Entre hamburgers e fajitas, gente sempre a passar e grupos que cantam os parabéns em zonas mais afastadas, a música arrisca-se a ficar para segundo plano e, pelo respeito que os músicos e o seu trabalho sempre me mereceram, a mistura de espetáculos e refeições nunca me apelou muito. No entanto, compreendo que, numa cidade (e num país) onde a música ao vivo continua sobejamente maltratada, o palco e as condições do Hard Rock Cafe sejam muito apetecíveis. Dan Reed, na sua segunda passagem por Lisboa, a solo, não pareceu importar-se e, como sempre, irradiou simpatia e iluminou a sala com a sua entrega total ao espetáculo.
É incrível como, por vezes, uma banda de cinco pessoas deixa uma sensação de vazio no espetador, e um homem acompanhado apenas da sua guitarra acústica consegue encher um palco, com um punhado de canções despretensiosamente belas.
O ambiente informal do Hard Rock resultou numa verdadeira noite de amigos – aqueles amigos que, mesmo não se conhecendo, sentem a cumplicidade de uma mensagem partilhada – quente, intimista e com sabor natalício.

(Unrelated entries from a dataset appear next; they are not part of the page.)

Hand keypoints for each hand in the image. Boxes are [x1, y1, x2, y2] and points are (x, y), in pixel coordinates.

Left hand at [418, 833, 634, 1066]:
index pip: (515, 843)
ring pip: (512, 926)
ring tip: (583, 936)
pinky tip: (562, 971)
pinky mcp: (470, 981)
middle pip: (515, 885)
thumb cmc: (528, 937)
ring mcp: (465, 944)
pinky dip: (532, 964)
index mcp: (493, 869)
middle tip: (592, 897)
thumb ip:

Talvez por se tratar da última data da digressão promocional do CD “Coming Up For Air”, de 2010, o próprio Dan Reed optou por não seguir um alinhamento fechado e, aqui e ali, foi aceitando pedidos do público, que oscilou entre temas a solo e os clássicos dos tempos dos Dan Reed Network.

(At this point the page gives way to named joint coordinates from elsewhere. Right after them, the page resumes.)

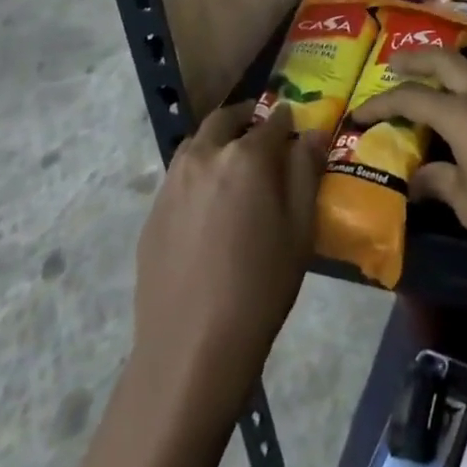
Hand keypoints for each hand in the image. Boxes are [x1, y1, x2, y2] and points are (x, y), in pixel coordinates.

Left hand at [131, 102, 325, 403]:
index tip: (295, 127)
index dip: (287, 121)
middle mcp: (204, 156)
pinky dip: (198, 172)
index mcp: (245, 156)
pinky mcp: (153, 212)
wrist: (192, 348)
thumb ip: (306, 171)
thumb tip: (312, 133)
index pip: (272, 121)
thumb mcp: (299, 228)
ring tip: (234, 167)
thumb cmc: (260, 286)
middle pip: (225, 120)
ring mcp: (172, 183)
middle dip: (246, 119)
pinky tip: (208, 207)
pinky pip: (179, 176)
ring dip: (218, 142)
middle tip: (262, 134)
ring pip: (197, 143)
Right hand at [350, 50, 466, 265]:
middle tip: (392, 64)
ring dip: (443, 73)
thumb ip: (441, 185)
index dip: (381, 103)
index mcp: (461, 114)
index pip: (411, 97)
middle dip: (415, 58)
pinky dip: (466, 92)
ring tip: (428, 91)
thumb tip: (417, 179)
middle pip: (443, 60)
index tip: (358, 113)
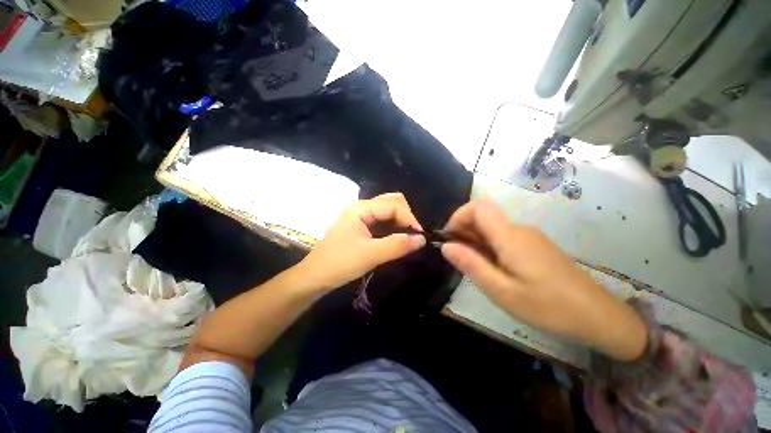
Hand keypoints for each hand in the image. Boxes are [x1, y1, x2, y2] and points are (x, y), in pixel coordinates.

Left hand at [297, 193, 425, 291]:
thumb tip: (422, 239)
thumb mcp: (370, 255)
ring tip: (407, 238)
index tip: (420, 237)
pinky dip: (392, 226)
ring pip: (387, 210)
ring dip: (400, 221)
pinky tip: (395, 238)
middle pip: (391, 202)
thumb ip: (397, 245)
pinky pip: (381, 219)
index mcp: (361, 208)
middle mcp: (361, 207)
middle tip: (413, 236)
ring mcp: (359, 215)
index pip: (394, 205)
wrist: (314, 276)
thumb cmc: (339, 264)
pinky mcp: (359, 225)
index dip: (410, 218)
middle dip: (406, 216)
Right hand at [441, 199, 647, 361]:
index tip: (449, 238)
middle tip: (461, 260)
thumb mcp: (502, 291)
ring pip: (492, 228)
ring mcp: (529, 236)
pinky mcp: (535, 245)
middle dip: (464, 232)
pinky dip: (489, 246)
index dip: (458, 216)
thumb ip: (472, 265)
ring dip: (476, 241)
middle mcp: (519, 229)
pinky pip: (504, 237)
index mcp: (510, 237)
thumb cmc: (549, 307)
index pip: (478, 207)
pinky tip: (496, 270)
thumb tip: (445, 245)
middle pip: (483, 216)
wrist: (599, 316)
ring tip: (478, 269)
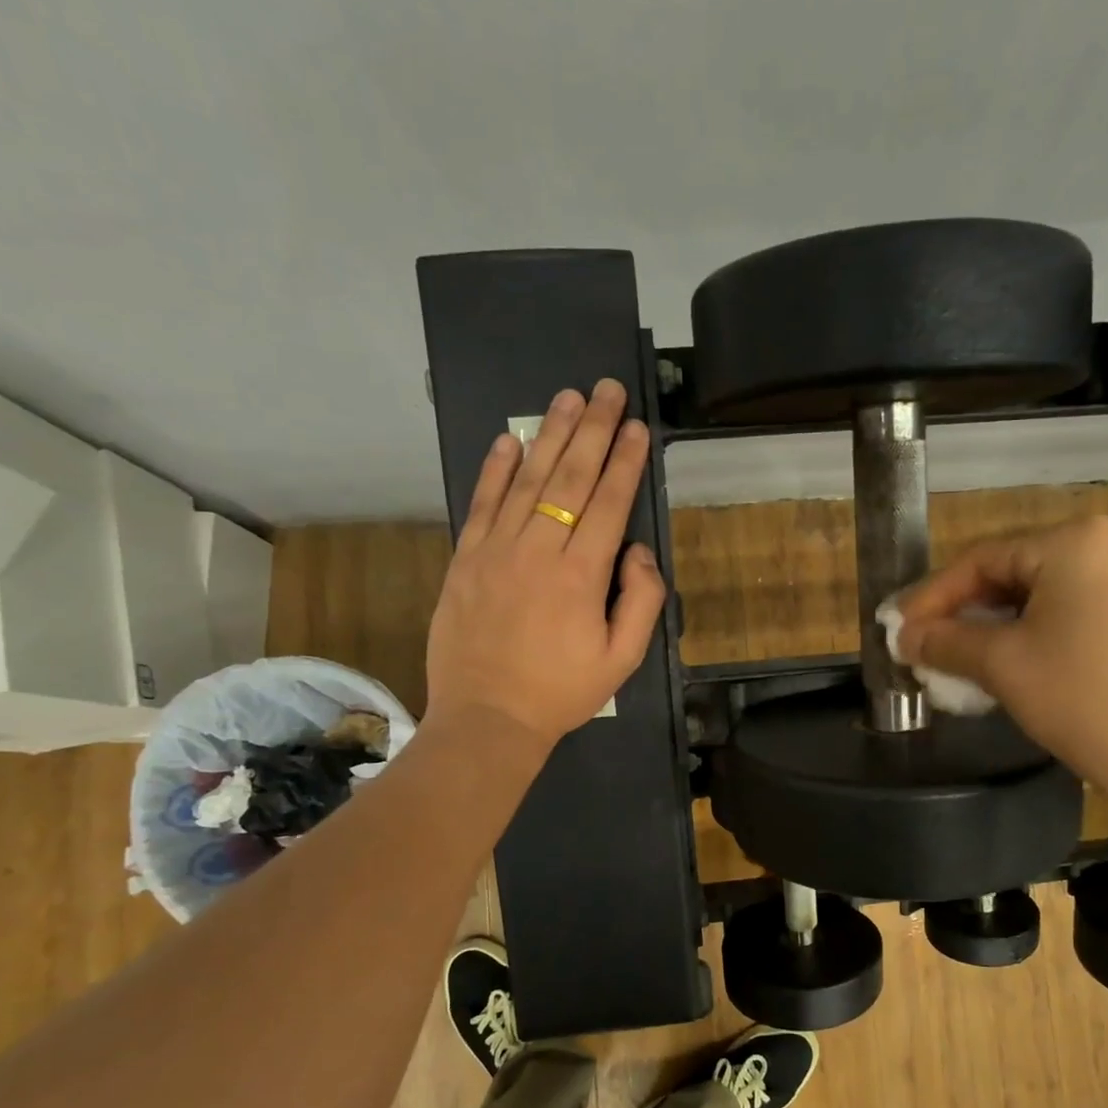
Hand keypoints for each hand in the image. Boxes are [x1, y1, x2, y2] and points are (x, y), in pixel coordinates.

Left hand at [424, 379, 665, 747]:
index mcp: (581, 577)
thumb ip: (642, 601)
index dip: (624, 460)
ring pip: (527, 481)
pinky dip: (495, 469)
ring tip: (568, 397)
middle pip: (569, 478)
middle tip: (606, 388)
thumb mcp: (623, 659)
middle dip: (592, 429)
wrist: (488, 719)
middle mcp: (538, 551)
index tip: (636, 425)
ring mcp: (496, 551)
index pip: (608, 503)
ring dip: (549, 435)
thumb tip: (637, 550)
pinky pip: (482, 504)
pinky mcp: (465, 560)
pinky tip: (510, 439)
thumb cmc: (562, 692)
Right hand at [893, 517, 1107, 805]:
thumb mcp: (1003, 666)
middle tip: (923, 645)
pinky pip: (1072, 610)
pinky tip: (1006, 663)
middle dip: (963, 612)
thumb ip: (945, 641)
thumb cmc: (1086, 700)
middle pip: (1012, 573)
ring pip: (1041, 595)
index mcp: (1074, 541)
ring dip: (994, 626)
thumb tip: (904, 636)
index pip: (981, 560)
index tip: (896, 630)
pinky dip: (1032, 633)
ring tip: (957, 659)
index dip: (931, 596)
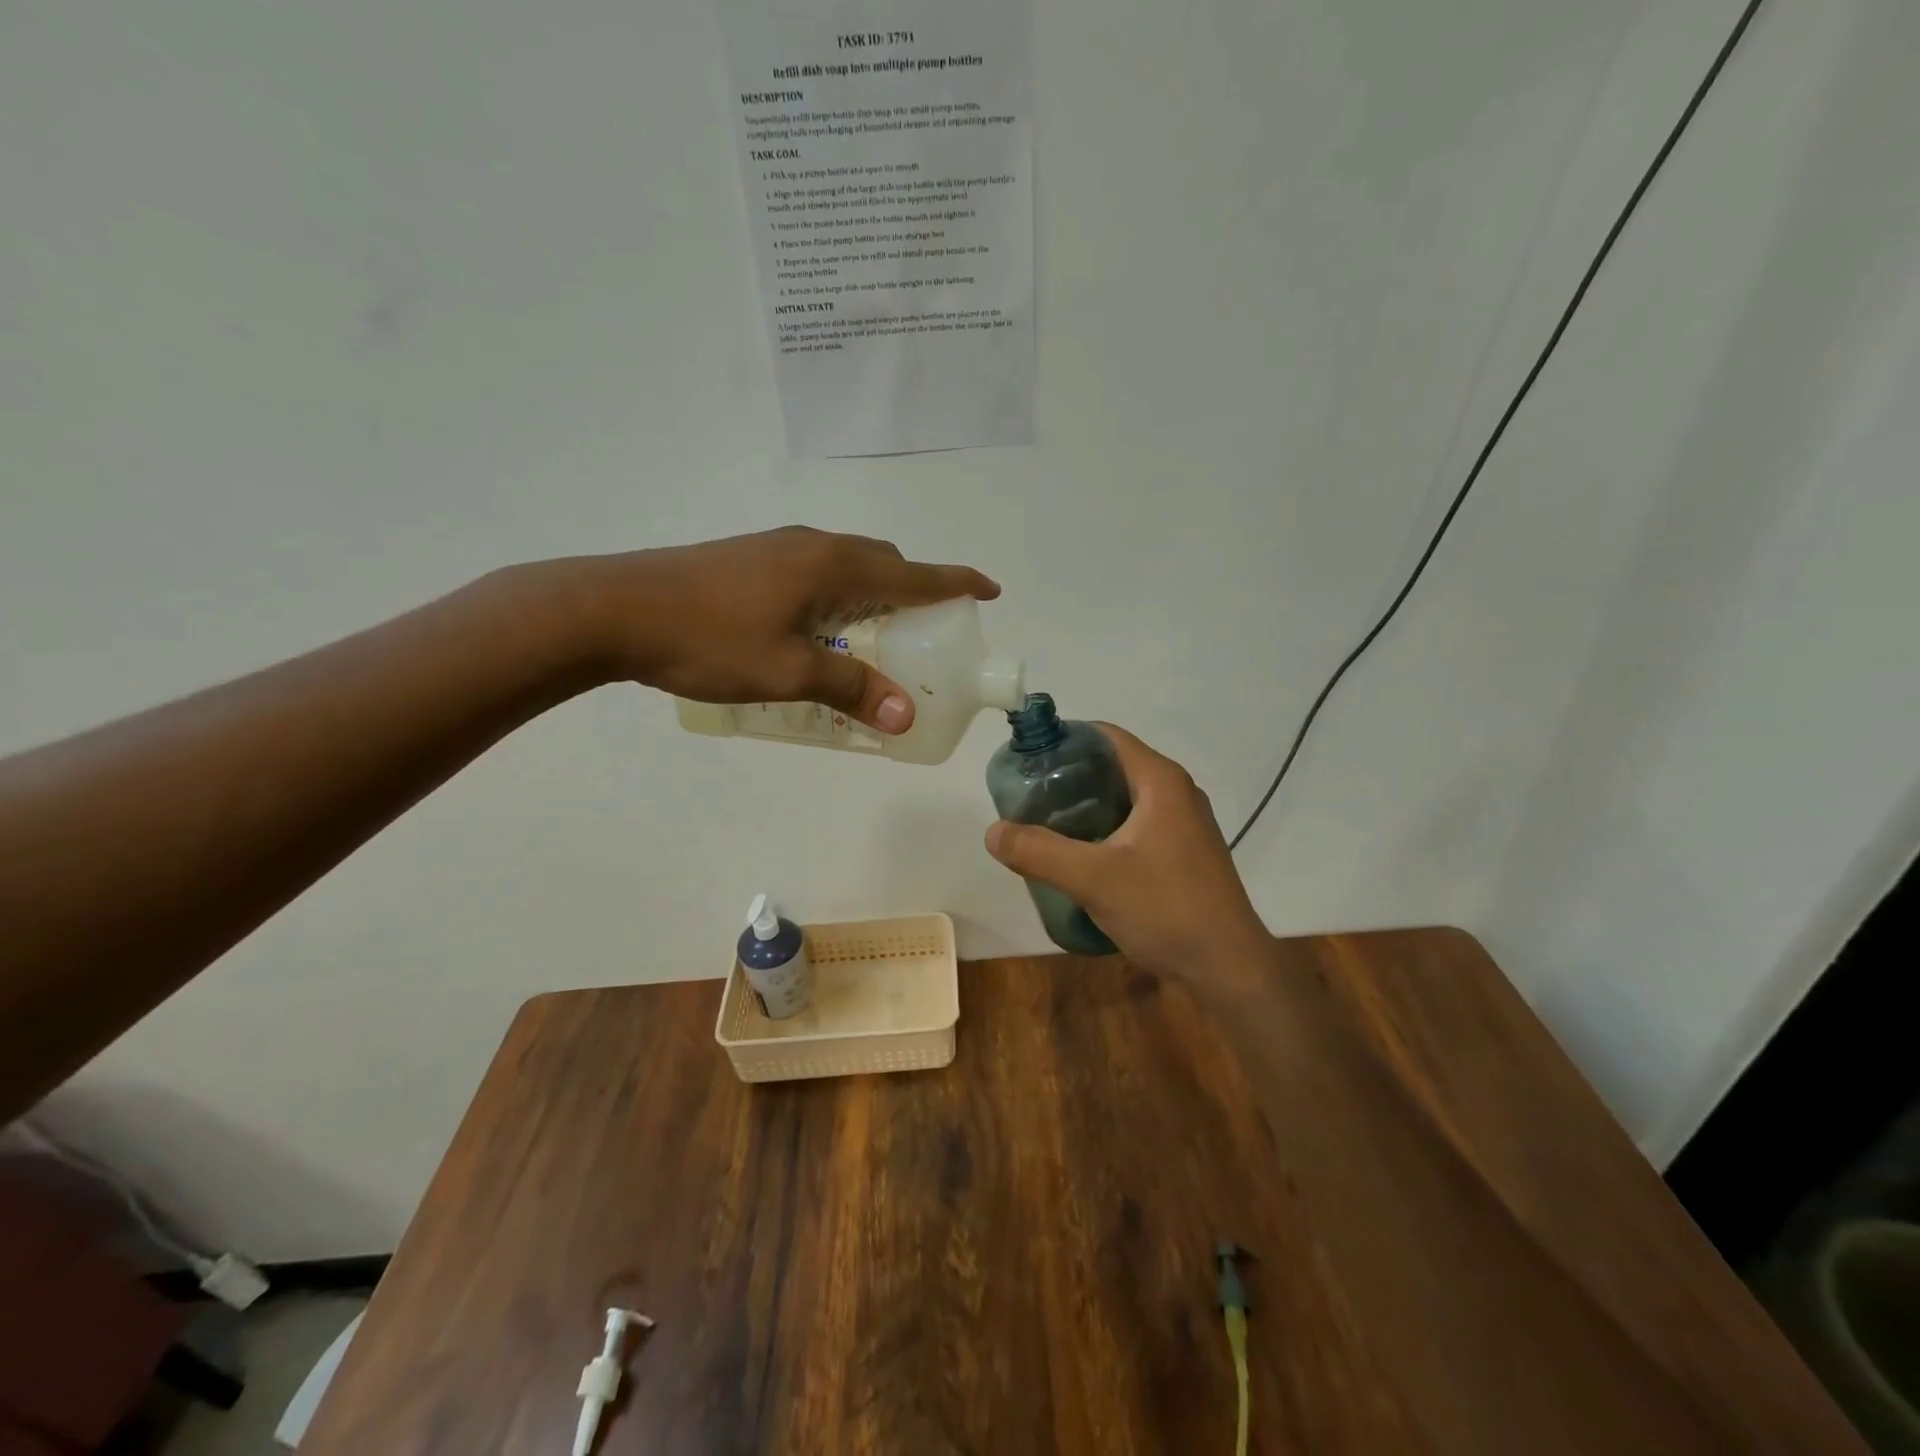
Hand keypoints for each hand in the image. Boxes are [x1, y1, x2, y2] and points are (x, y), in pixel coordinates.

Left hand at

“Only Love”, que abriu a noite, pouco antes das 23 horas, foi uma das poucas novidades para o público que também esteve com o músico norte-americano há cerca de um ano, na MusicBox. O tema é o primeiro do novo CD, “Signal Fire”, com lançamento oficial agendado para 16 de fevereiro, numa festa, em Praga, que irá assinalar, também, o 50º aniversário do artista.
Seguiram-se “Coming Up for Air”, tema título do primeiro álbum a solo, depois de uma saída autoimposta do mundo da música para uma viagem de descoberta,“Rainbow Child”, talvez o maior sucesso da era DRN, e “Holy Diver”, a homenagem habitual e sentida a Ronnie James Dio. De resto, a noite ficou marcada pela sucessão de temas a solo e com a banda, que se reunirá para um espetáculo comemorativo em Portland, terra natal de Reed, na noite de passagem do ano. O que significa que o público viajou entre a introspeção quase meditativa de temas como “Pray for Rain”, “Candlelight” ou o fantástico “Brave New World”, e todo o groove dos muito funky e exóticos Network, com “Wake Up”, “Stronger Than Steel”, “I’m Gonna get to You” ou “Salt of Joy”.

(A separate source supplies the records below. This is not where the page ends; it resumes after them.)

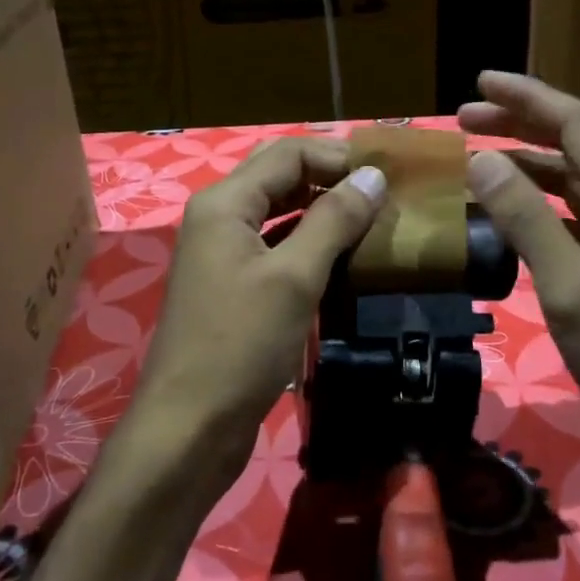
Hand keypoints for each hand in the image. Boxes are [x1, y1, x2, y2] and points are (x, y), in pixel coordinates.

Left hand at [125, 138, 386, 503]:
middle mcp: (220, 218)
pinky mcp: (235, 287)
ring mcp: (224, 254)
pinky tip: (345, 257)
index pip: (288, 153)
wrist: (190, 427)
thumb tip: (372, 175)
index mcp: (225, 203)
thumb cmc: (241, 345)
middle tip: (385, 193)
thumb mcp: (294, 277)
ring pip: (280, 213)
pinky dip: (310, 244)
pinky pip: (277, 248)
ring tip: (374, 220)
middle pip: (281, 177)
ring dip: (324, 211)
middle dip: (332, 178)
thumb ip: (333, 220)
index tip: (389, 174)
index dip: (338, 155)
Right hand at [460, 73, 579, 554]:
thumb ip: (525, 218)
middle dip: (519, 126)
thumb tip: (482, 159)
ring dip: (524, 166)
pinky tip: (504, 216)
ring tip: (474, 162)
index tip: (478, 83)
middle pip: (572, 146)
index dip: (526, 98)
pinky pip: (570, 219)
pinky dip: (534, 207)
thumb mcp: (569, 285)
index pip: (575, 123)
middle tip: (463, 120)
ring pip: (570, 183)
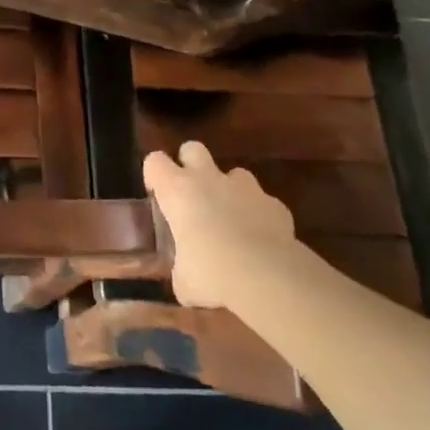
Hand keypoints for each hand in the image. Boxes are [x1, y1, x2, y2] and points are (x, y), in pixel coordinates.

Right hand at [143, 141, 296, 309]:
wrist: (267, 275)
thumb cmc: (211, 272)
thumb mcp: (184, 281)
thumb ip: (181, 271)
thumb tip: (184, 281)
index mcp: (177, 190)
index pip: (154, 161)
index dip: (155, 175)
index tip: (158, 196)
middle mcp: (208, 179)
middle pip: (193, 148)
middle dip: (191, 164)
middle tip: (193, 194)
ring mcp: (245, 187)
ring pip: (234, 173)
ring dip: (230, 190)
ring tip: (232, 219)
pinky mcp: (275, 204)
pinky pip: (263, 202)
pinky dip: (260, 215)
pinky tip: (262, 240)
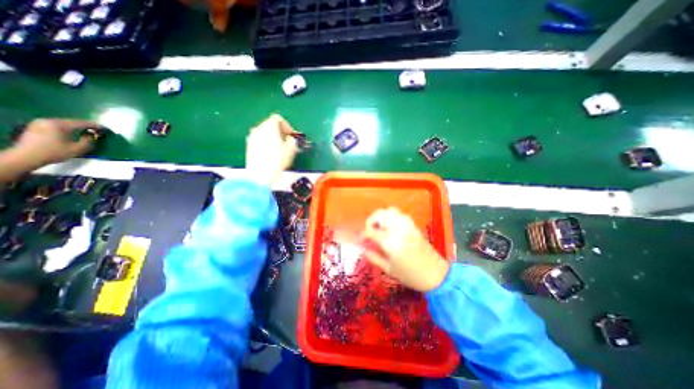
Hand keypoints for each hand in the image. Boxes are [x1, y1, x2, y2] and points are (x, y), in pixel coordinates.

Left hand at [12, 119, 95, 166]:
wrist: (26, 156)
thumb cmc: (54, 152)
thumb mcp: (78, 148)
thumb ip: (89, 141)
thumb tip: (92, 135)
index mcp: (60, 125)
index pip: (83, 123)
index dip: (96, 126)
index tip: (105, 129)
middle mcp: (50, 120)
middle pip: (73, 122)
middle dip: (86, 126)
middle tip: (97, 131)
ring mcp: (41, 122)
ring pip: (64, 123)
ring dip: (76, 127)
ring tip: (86, 131)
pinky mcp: (36, 126)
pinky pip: (56, 125)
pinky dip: (67, 128)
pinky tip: (72, 132)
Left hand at [246, 114, 301, 184]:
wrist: (260, 175)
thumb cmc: (278, 160)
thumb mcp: (291, 150)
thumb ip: (292, 140)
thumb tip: (290, 139)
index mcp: (269, 126)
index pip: (278, 119)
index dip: (287, 126)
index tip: (292, 136)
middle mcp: (258, 128)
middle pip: (270, 125)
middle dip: (280, 132)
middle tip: (288, 143)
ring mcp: (252, 137)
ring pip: (265, 133)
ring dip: (273, 138)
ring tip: (280, 150)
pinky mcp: (249, 147)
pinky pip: (260, 141)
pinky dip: (267, 144)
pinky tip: (272, 155)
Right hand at [364, 208, 449, 289]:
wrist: (436, 274)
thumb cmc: (411, 275)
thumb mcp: (389, 269)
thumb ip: (374, 258)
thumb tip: (364, 249)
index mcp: (390, 242)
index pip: (370, 231)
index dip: (362, 234)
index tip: (360, 240)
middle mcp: (397, 229)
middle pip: (380, 214)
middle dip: (371, 220)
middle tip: (370, 230)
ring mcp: (406, 225)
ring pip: (391, 210)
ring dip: (382, 217)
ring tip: (380, 228)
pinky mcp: (413, 225)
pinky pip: (400, 214)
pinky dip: (392, 217)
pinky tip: (391, 228)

Dan Reed confessou todo o prazer que lhe dá recordar os tempos dos DRN, com quem passou pela primeira vez pelo nosso país, a abrir para Bon Jovi, corria o ano de 1989. Sozinho em palco, entra em transe, ausenta-se e passa para outra dimensão, onde canta, dança, exulta e sofre, como se de um ato de contrição se tratasse. E o público permanece suspenso em cada nota e em cada silêncio, testemunha de cada história descrita. Assim, a noite pareceu demasiado curta (apesar de ser domingo e do adiantado da hora, mas segunda feira podia esperar) e os pedidos de encore não se fizeram esperar, com “Closer” a abrir e “Signal Fire” como mais uma antecipação ao novo álbum.
“She’s Not You” ficou para as despedidas -um tema dedicado aos pais, já falecidos, com uma nota de esperança. Afinal, a sua principal mensagem, depois de uma vida vivida um pouco por todo o mundo e entre diferentes culturas, e que estará definitivamente presente no novo álbum.
A morar, presentemente, em Praga, e pai de um bebé de três meses, Dan Reed está a viver uma fase feliz da sua vida e, agora que redescobriu Lisboa e o público português, encontrou aqui mais um porto de abrigo, que estará sempre de braços abertos para o receber. Talvez já no próximo ano, com uma banda, para apresentar “Signal Fire”? Lá estaremos.